■ **EXERCISE INSTRUCTIONS**
This exercise calls for every record to be set down again, exactly and in full.

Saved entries
↓↓↓

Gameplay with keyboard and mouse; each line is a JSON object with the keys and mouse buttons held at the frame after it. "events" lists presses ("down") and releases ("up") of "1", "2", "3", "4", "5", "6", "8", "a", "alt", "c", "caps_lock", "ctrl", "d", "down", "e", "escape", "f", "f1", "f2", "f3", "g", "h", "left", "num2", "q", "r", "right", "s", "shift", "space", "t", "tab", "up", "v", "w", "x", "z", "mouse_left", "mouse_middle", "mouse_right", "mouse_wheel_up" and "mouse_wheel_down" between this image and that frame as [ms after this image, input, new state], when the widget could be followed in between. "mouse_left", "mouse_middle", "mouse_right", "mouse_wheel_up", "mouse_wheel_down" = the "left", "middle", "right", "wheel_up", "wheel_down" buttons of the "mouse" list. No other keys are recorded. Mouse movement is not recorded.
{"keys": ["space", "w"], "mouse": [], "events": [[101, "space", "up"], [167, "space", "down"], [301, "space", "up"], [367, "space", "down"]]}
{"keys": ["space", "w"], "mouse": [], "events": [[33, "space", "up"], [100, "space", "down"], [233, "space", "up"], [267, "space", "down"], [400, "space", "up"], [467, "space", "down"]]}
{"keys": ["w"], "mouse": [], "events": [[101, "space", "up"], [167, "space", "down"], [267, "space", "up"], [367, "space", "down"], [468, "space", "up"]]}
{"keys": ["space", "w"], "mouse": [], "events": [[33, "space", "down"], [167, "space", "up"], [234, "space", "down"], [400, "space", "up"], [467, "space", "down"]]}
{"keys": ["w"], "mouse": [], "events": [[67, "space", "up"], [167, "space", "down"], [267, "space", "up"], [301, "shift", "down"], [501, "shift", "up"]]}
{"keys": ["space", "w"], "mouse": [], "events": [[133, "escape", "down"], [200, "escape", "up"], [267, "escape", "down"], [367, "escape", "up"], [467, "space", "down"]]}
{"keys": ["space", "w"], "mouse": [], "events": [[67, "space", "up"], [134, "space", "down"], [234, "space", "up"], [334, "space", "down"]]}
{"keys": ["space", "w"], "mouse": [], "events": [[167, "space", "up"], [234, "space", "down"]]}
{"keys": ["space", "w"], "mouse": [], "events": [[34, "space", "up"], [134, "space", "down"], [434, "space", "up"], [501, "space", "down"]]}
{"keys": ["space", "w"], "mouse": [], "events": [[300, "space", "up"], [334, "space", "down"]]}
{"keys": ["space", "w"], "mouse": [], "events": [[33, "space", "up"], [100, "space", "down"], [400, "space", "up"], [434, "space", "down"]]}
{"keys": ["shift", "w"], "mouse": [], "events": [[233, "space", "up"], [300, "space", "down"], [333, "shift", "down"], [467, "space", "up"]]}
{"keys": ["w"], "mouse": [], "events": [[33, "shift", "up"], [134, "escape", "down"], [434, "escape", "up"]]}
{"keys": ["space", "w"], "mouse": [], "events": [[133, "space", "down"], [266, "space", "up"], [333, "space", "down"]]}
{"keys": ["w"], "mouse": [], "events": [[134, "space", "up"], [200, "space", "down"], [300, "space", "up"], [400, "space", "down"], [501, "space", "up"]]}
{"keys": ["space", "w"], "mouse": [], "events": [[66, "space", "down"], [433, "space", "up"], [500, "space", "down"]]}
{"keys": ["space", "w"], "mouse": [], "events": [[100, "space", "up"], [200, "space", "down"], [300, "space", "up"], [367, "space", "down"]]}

↑↑↑

■ **RESULT OF THE TASK**
Gameplay with keyboard and mouse; each line is a JSON object with the keys and mouse buttons held at the frame after it. "events" lists presses ("down") and releases ("up") of "1", "2", "3", "4", "5", "6", "8", "a", "alt", "c", "caps_lock", "ctrl", "d", "down", "e", "escape", "f", "f1", "f2", "f3", "g", "h", "left", "num2", "q", "r", "right", "s", "shift", "space", "t", "tab", "up", "v", "w", "x", "z", "mouse_left", "mouse_middle", "mouse_right", "mouse_wheel_up" and "mouse_wheel_down" between this image and that frame as [ms after this image, input, new state], when the widget could be followed in between. "mouse_left", "mouse_middle", "mouse_right", "mouse_wheel_up", "mouse_wheel_down" = the "left", "middle", "right", "wheel_up", "wheel_down" buttons of the "mouse" list. No other keys are recorded. Mouse movement is not recorded.
{"keys": ["space", "w"], "mouse": [], "events": [[101, "space", "up"], [167, "space", "down"], [301, "space", "up"], [367, "space", "down"]]}
{"keys": ["space", "w"], "mouse": [], "events": [[33, "space", "up"], [100, "space", "down"], [233, "space", "up"], [267, "space", "down"], [400, "space", "up"], [467, "space", "down"]]}
{"keys": ["w"], "mouse": [], "events": [[101, "space", "up"], [167, "space", "down"], [267, "space", "up"], [367, "space", "down"], [468, "space", "up"]]}
{"keys": ["space", "w"], "mouse": [], "events": [[33, "space", "down"], [167, "space", "up"], [234, "space", "down"], [400, "space", "up"], [467, "space", "down"]]}
{"keys": ["w"], "mouse": [], "events": [[67, "space", "up"], [167, "space", "down"], [267, "space", "up"], [301, "shift", "down"], [501, "shift", "up"]]}
{"keys": ["space", "w"], "mouse": [], "events": [[133, "escape", "down"], [200, "escape", "up"], [267, "escape", "down"], [367, "escape", "up"], [467, "space", "down"]]}
{"keys": ["space", "w"], "mouse": [], "events": [[67, "space", "up"], [134, "space", "down"], [234, "space", "up"], [334, "space", "down"]]}
{"keys": ["space", "w"], "mouse": [], "events": [[167, "space", "up"], [234, "space", "down"]]}
{"keys": ["space", "w"], "mouse": [], "events": [[34, "space", "up"], [134, "space", "down"], [434, "space", "up"], [501, "space", "down"]]}
{"keys": ["space", "w"], "mouse": [], "events": [[300, "space", "up"], [334, "space", "down"]]}
{"keys": ["space", "w"], "mouse": [], "events": [[33, "space", "up"], [100, "space", "down"], [400, "space", "up"], [434, "space", "down"]]}
{"keys": ["shift", "w"], "mouse": [], "events": [[233, "space", "up"], [300, "space", "down"], [333, "shift", "down"], [467, "space", "up"]]}
{"keys": ["w"], "mouse": [], "events": [[33, "shift", "up"], [134, "escape", "down"], [434, "escape", "up"]]}
{"keys": ["space", "w"], "mouse": [], "events": [[133, "space", "down"], [266, "space", "up"], [333, "space", "down"]]}
{"keys": ["w"], "mouse": [], "events": [[134, "space", "up"], [200, "space", "down"], [300, "space", "up"], [400, "space", "down"], [501, "space", "up"]]}
{"keys": ["space", "w"], "mouse": [], "events": [[66, "space", "down"], [433, "space", "up"], [500, "space", "down"]]}
{"keys": ["space", "w"], "mouse": [], "events": [[100, "space", "up"], [200, "space", "down"], [300, "space", "up"], [367, "space", "down"]]}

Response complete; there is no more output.